__Page text__.
*-*-*
R equivalent of SQL SELECT COUNT(*) ... GROUP BY

Question

I'm trying to find how to count the number of integers of each type in a vector. Eg, how many 1, 2, and 3 are there (without hard-coding == 1,2,3):

test_vec = c(1,2,3,1,2,1,2,1,1,1,2,1,3,1,2,3,2,1,2,1,3)

And, how to identify that I added some 4s to the vector and count them?

test_vec = c(test_vec,4,4,4)

I could do this with range() and a loop, but wondered if there is a general vectorised solution?

Edit: not the same question as this because that question doesn't ask about a generalised table situation (though the answers sensibly suggests it) but rather checking hard-coded equality sum(test_vec==x)

If you look at data through SQL-spectacles, `data.table` might be useful for you, not only for this purpose (as described by Colonel Beauvel) https://rawgit.com/wiki/Rdatatable/data.table/vignettes/datatable-intro-vignette.html — rmuc8, Apr 02 '15 at 13:33
possible duplicate of [Counting the Number of Elements With The Values of x in a Vector?](http://stackoverflow.com/questions/1923273/counting-the-number-of-elements-with-the-values-of-x-in-a-vector) — rmuc8, Apr 02 '15 at 14:05
No, see edit (and though the logical leap is not hard to make, the hard-coded context is why I didn't find that question when searching, and the best way I knew how to express what I wanted was in SQL). — Escher, Apr 02 '15 at 14:38

score 5 · Accepted Answer · answered Apr 02 '15 at 14:10

5

aggregate is very handy in this situation

> aggregate(data.frame(count = test_vec), list(value = test_vec), length)
*-*-*
__Exercise 1__. Print every line of text in the records without any change, and leave the pictures out.
The thread about counting values in R and the records come from separate, unrelated sources.
*-*-*
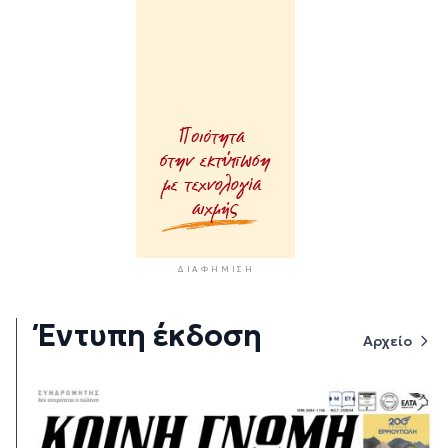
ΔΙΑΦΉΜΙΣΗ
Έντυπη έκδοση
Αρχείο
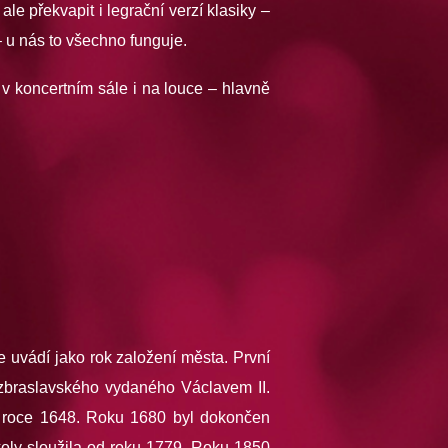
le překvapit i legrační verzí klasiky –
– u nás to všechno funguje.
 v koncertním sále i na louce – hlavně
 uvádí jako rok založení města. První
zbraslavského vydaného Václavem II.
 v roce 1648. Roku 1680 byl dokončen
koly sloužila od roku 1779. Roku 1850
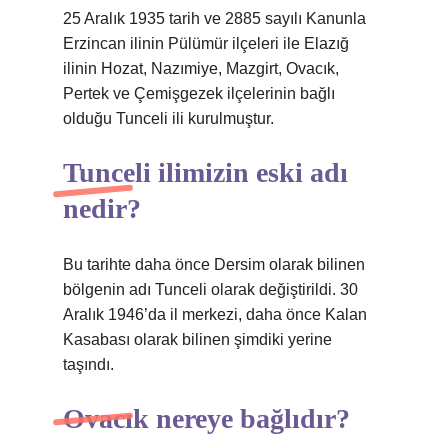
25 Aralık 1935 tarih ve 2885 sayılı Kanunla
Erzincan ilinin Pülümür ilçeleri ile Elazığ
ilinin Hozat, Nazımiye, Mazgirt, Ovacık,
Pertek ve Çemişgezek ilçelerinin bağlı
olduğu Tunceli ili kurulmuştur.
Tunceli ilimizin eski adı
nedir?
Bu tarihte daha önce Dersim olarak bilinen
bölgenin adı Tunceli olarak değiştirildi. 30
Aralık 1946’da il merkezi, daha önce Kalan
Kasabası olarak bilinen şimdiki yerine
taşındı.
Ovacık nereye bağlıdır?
*-*-*
__Exercise 2__. From the R counting thread, return the part that opens with the words containing "I'm trying to" and closes with "test_vec = c(1,2,3,1,2,1,2,1,1,1,2,1,3,1,2,3,2,1,2,1,3)", copied character for character.

__Answer 1__.
ΔΙΑΦΉΜΙΣΗ
Έντυπη έκδοση
Αρχείο
le překvapit i legrační verzí klasiky –
– u nás to všechno funguje.
 v koncertním sále i na louce – hlavně
 uvádí jako rok založení města. První
zbraslavského vydaného Václavem II.
 v roce 1648. Roku 1680 byl dokončen
koly sloužila od roku 1779. Roku 1850
25 Aralık 1935 tarih ve 2885 sayılı Kanunla
Erzincan ilinin Pülümür ilçeleri ile Elazığ
ilinin Hozat, Nazımiye, Mazgirt, Ovacık,
Pertek ve Çemişgezek ilçelerinin bağlı
olduğu Tunceli ili kurulmuştur.
Tunceli ilimizin eski adı
nedir?
Bu tarihte daha önce Dersim olarak bilinen
bölgenin adı Tunceli olarak değiştirildi. 30
Aralık 1946’da il merkezi, daha önce Kalan
Kasabası olarak bilinen şimdiki yerine
taşındı.
Ovacık nereye bağlıdır?

__Answer 2__.
I'm trying to find how to count the number of integers of each type in a vector. Eg, how many 1, 2, and 3 are there (without hard-coding == 1,2,3):

test_vec = c(1,2,3,1,2,1,2,1,1,1,2,1,3,1,2,3,2,1,2,1,3)